We’re gearing up to launch the Kuunika: Data for Action project in Malawi. To date, we’ve had the pleasure of working with some of Malawi’s finest across government, private, and not-for-profit sectors.
As we work on the project’s implementation plan, a gap in the landscape became clear. Kuunika’s overall goal is to increase access to and use of high-quality health data at multiple levels. However, given the vast array of actors, skillsets, and data systems, where do we start? We want the project to target those users, systems, and activities we expect will have the greatest return on investment for improving HIV outcomes. As such, we realized we need better information on what critical decisions are made that lead to HIV program outputs and outcomes. In particular: Who are the decision-makers and what do we know about them? What HIV-related data is being used for decision making and where does it reside? What information is missing?

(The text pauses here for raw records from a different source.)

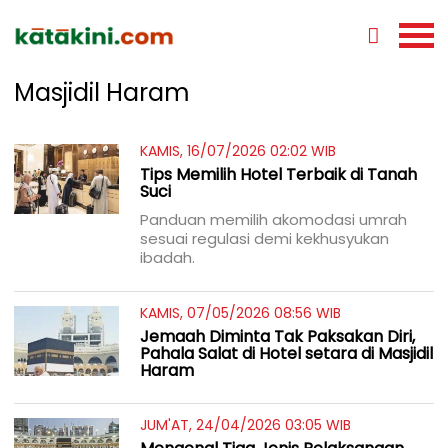
Masjidil Haram
KAMIS, 16/07/2026 02:02 WIB
Tips Memilih Hotel Terbaik di Tanah
Suci
Panduan memilih akomodasi umrah
sesuai regulasi demi kekhusyukan
ibadah.
KAMIS, 07/05/2026 08:56 WIB
Jemaah Diminta Tak Paksakan Diri,
Pahala Salat di Hotel setara di Masjidil
Haram
JUM'AT, 24/04/2026 03:05 WIB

We could answer these questions anecdotally, but didn’t understand the full picture.
It turns out, little has been done (or written about) to systematically document the critical decisions at various levels of the health system and indicate how users, data, and systems interact to produce action. If our goal is for clinicians and policy makers to make more informed decisions using empirical data (which it should be), we need a better way of cataloguing the decisions and events where the right data need to be at the right users’ fingertips.
Cooper/Smith is helping to answer these questions in the Malawi context. We undertook a rapid-fire study: Strengthening Routine Use of Information to Improve HIV and Health Outcomes in Malawi: Systematic analysis of key data users and decision points. We know, it’s mouthful, so we will refer to it going forward as the Data Users Study. Our objectives were twofold:
- Systematically document, relate, and validate assumptions for key data elements (indicators), users, and systems that manage Malawi’s HIV response
- Identify the critical decisions/events encountered by decision-makers and the information used or needed to improve HIV program effectiveness
It took a couple of months from conception to execution to obtain the data needed from communities, service facilities, districts, and central offices. We collected information from a wide array of actors, coded/analyzed responses, and extracted some initial gems to inform Kuunika implementation design.
For example, study respondents identified a total of 335 unique decisions typically made in their job functions. We grouped these into 85 common categories. Of those 85, the top 5 categories accounted for over 40% of all decisions identified. These categories included drug supply, treatment initiation, defaulter follow-up, program performance and referrals. If we want to maximize return on investments in health information systems in Malawi, we should prioritize based on which decisions occur most frequently, which data are most valued, and which systems can/should be linked to efficiently produce this information when needed.
Please take a moment to look through the initial findings from the study. We will continue to add to this analysis over time. We are also working on a Phase 2 of the study, which will examine health worker preferences for different incentives associated with promoting data use.